Windows 11 et une application Météo étonnamment lourde
D’après les constatations relayées par Windows Latest, l’application MSN Weather intégrée à Windows 11 consomme plus de 1 Go de mémoire rien qu’en restant ouverte sur l’écran des prévisions. Dans le cas observé, l’occupation monte à près de 1,2 Go, sans défilement, sans clic et sans autre action de l’utilisateur.

Le constat est d’autant plus difficile à faire passer que cette application Microsoft affiche aussi de la publicité. Sur un système d’exploitation payant, voir un utilitaire de base monopoliser autant de RAM tout en intégrant des annonces reste un mauvais signal.
Un décalage avec le discours sur les configurations à 8 Go
La semaine dernière, Microsoft a retiré de sa documentation et de certains supports la recommandation évoquant 32 Go de RAM pour les nouvelles configurations ou les nouveaux achats de PC. L’entreprise met désormais en avant l’idée que les machines dotées de 8 Go sont optimisées pour faire tourner Windows 11 de manière fluide.
Le problème, c’est qu’avec 8 Go de RAM, l’application Météo à elle seule représente environ 15 % de la mémoire disponible. Et cela avant même le lancement des autres services système ou des tâches quotidiennes les plus banales.

Face à macOS, l’écart devient difficile à ignorer
La comparaison faite avec l’application météo par défaut de macOS n’arrange rien pour Microsoft. La version d’Apple serait environ cinq fois moins gourmande en ressources que son équivalent sous Windows.
Autre différence notable, l’application macOS ne diffuse pas de publicité, là où celle de Windows 11 en affiche.
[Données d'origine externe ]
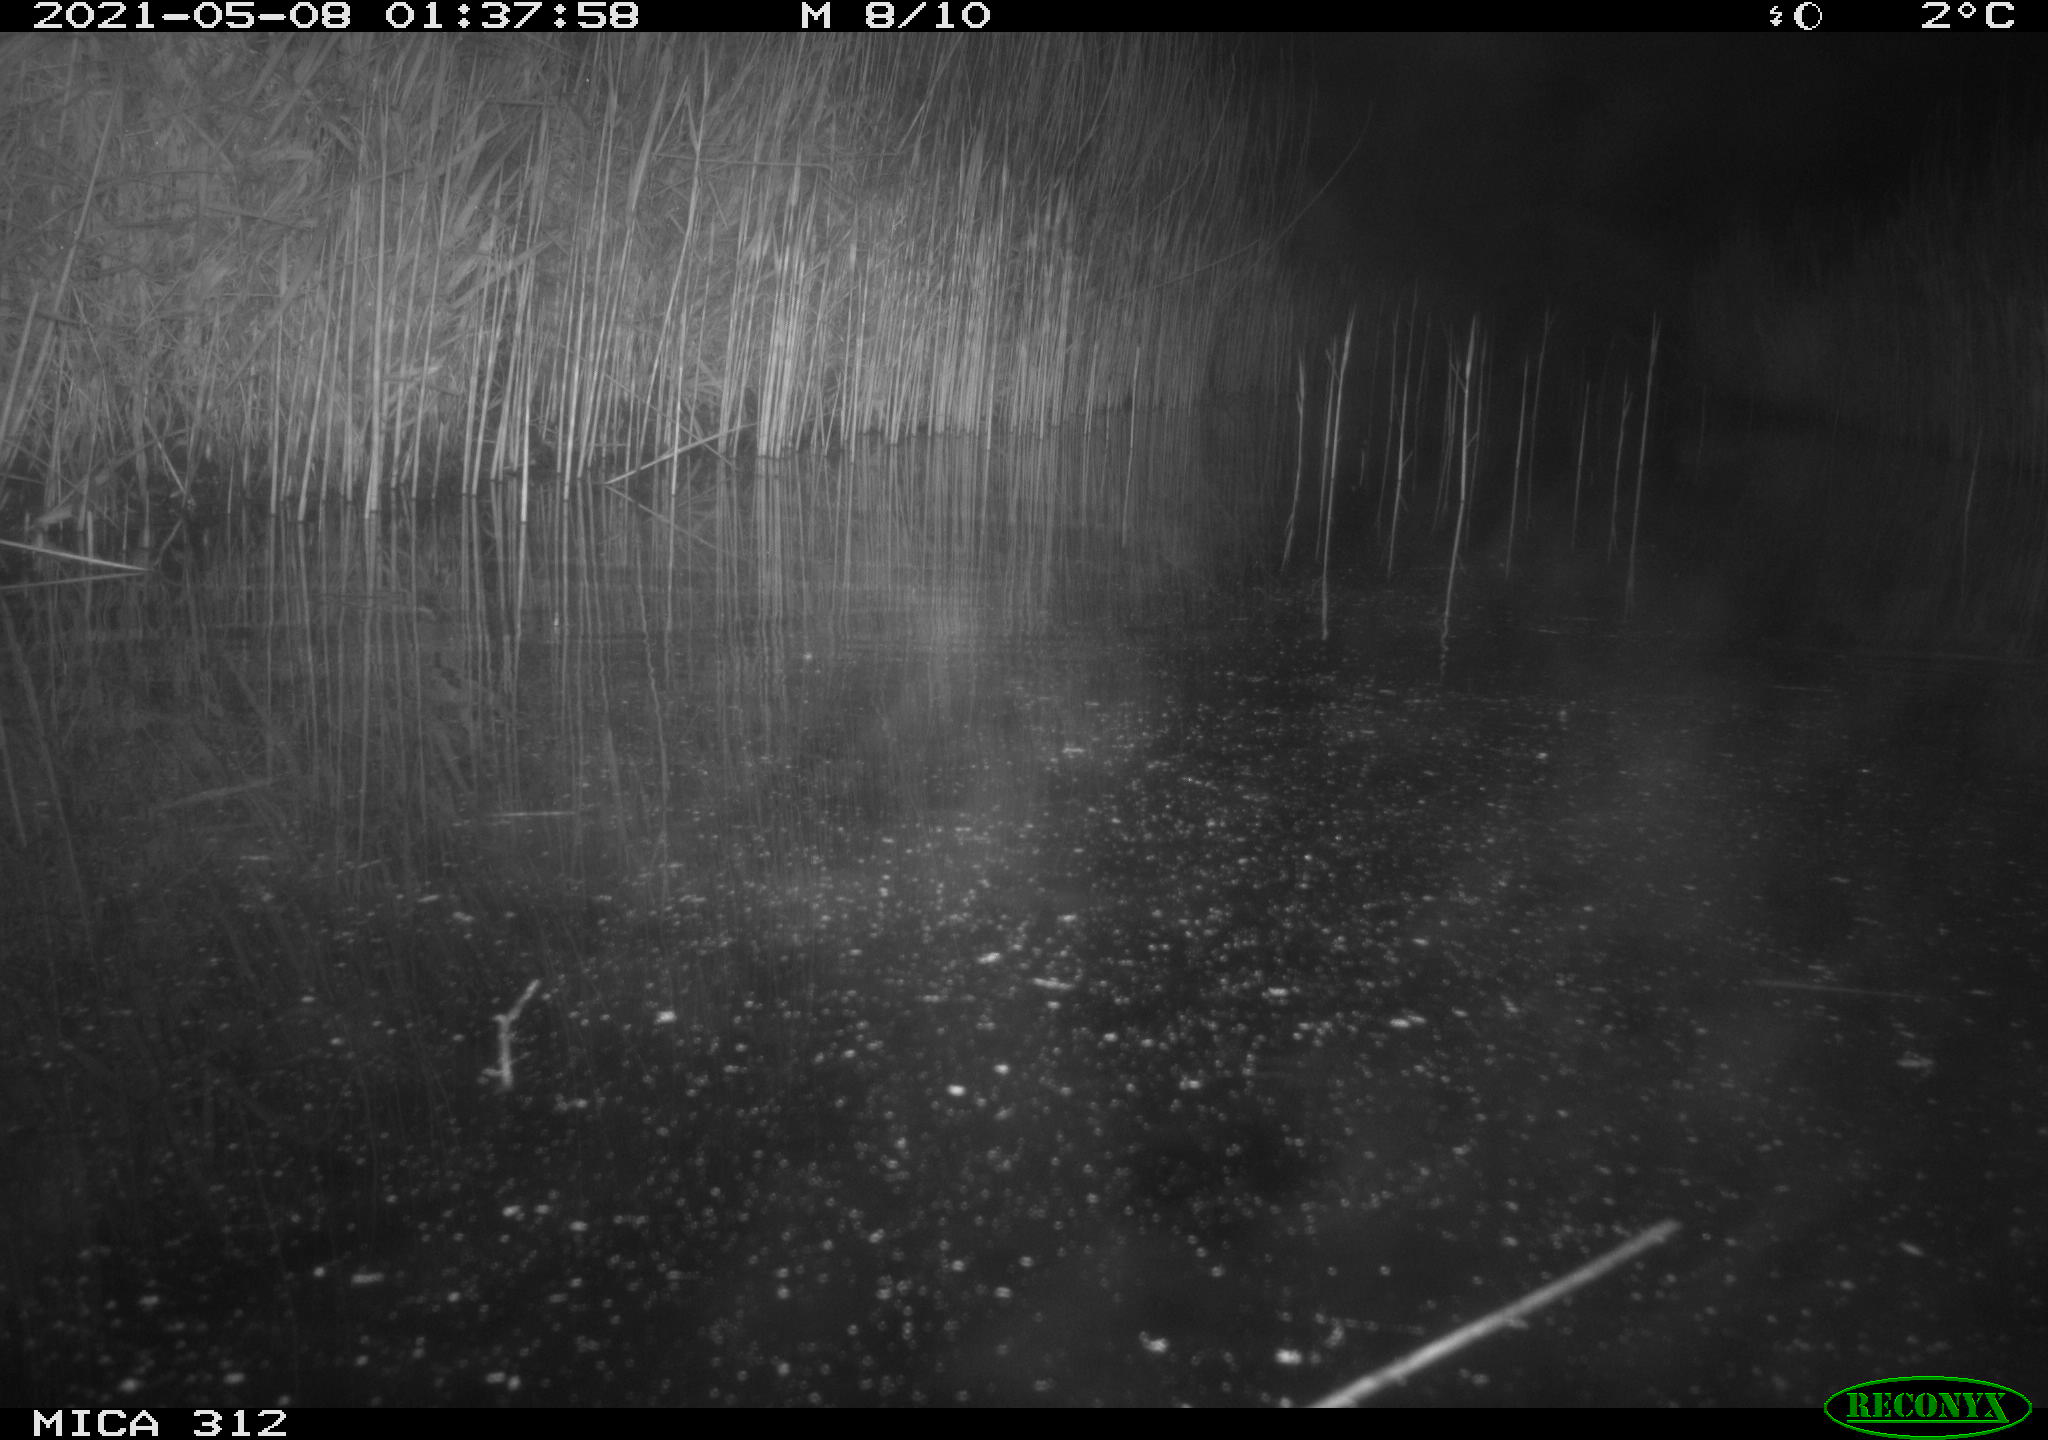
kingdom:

Microsoft répète vouloir optimiser l’expérience Windows 11, mais ce type de détail finit par peser lourd quand il touche des applications intégrées censées être légères et transparentes.
Au-delà du cas de la météo, cette séquence illustre un problème plus large dans l’écosystème Windows : l’alourdissement progressif des applications préinstallées. Sur les machines d’entrée de gamme, précisément celles encore vendues avec 8 Go de RAM, ce genre de dérive a un impact direct sur la réactivité perçue du système.